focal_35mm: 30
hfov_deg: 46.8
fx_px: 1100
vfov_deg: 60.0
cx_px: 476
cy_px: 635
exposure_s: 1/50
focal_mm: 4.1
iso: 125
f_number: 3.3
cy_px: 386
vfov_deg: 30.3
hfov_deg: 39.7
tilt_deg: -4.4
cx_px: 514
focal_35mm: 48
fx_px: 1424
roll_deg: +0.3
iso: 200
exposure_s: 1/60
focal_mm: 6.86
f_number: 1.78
___
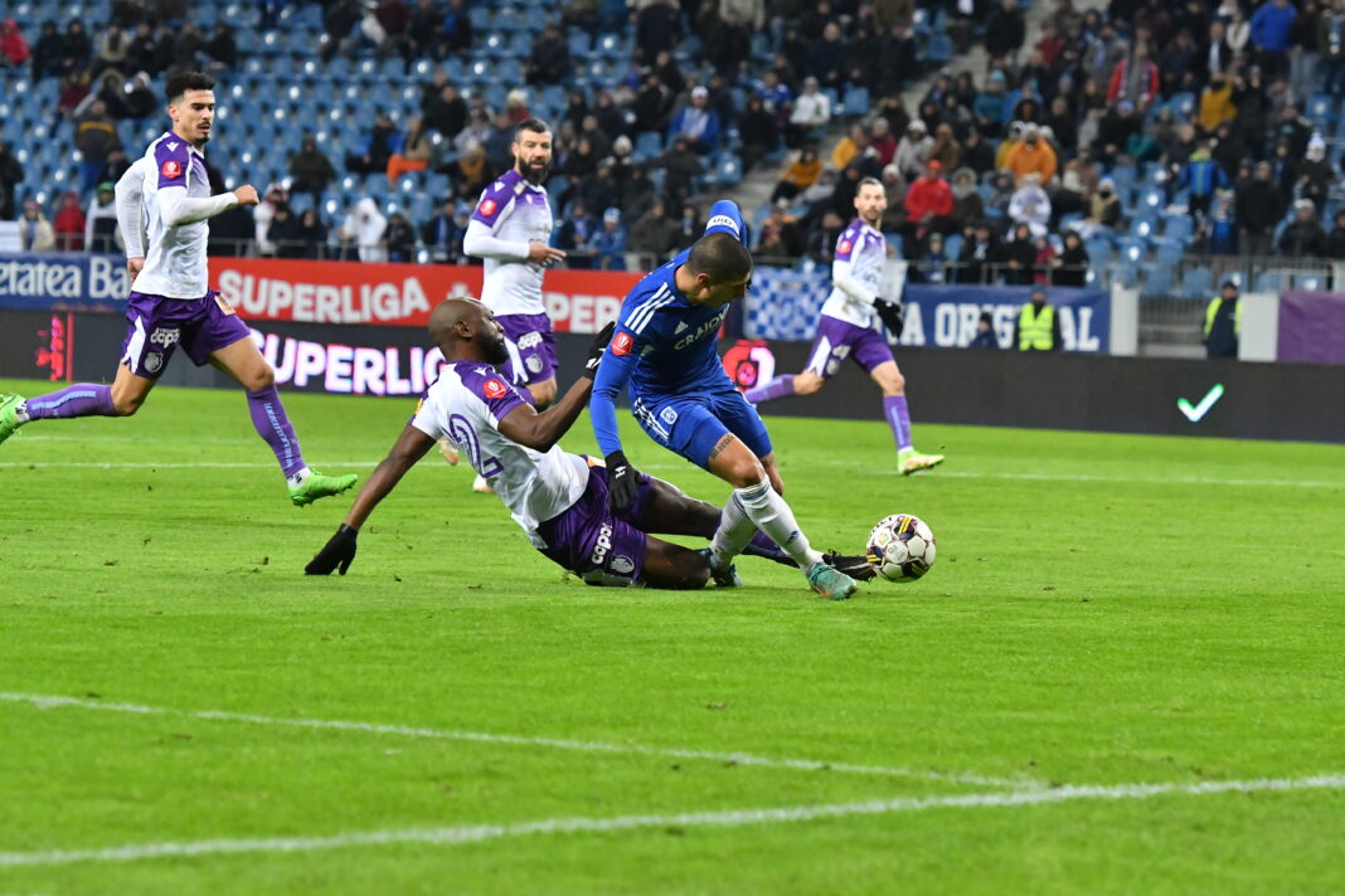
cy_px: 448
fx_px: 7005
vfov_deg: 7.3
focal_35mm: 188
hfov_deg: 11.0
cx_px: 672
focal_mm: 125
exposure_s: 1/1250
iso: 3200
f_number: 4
___
-- What is being asked --
Every line above from the line with "hfov_deg: 39.7" to the line with "f_number: 1.78", both included, must be reproduced exactly, and no other line may appear.

-- Answer box --
hfov_deg: 39.7
tilt_deg: -4.4
cx_px: 514
focal_35mm: 48
fx_px: 1424
roll_deg: +0.3
iso: 200
exposure_s: 1/60
focal_mm: 6.86
f_number: 1.78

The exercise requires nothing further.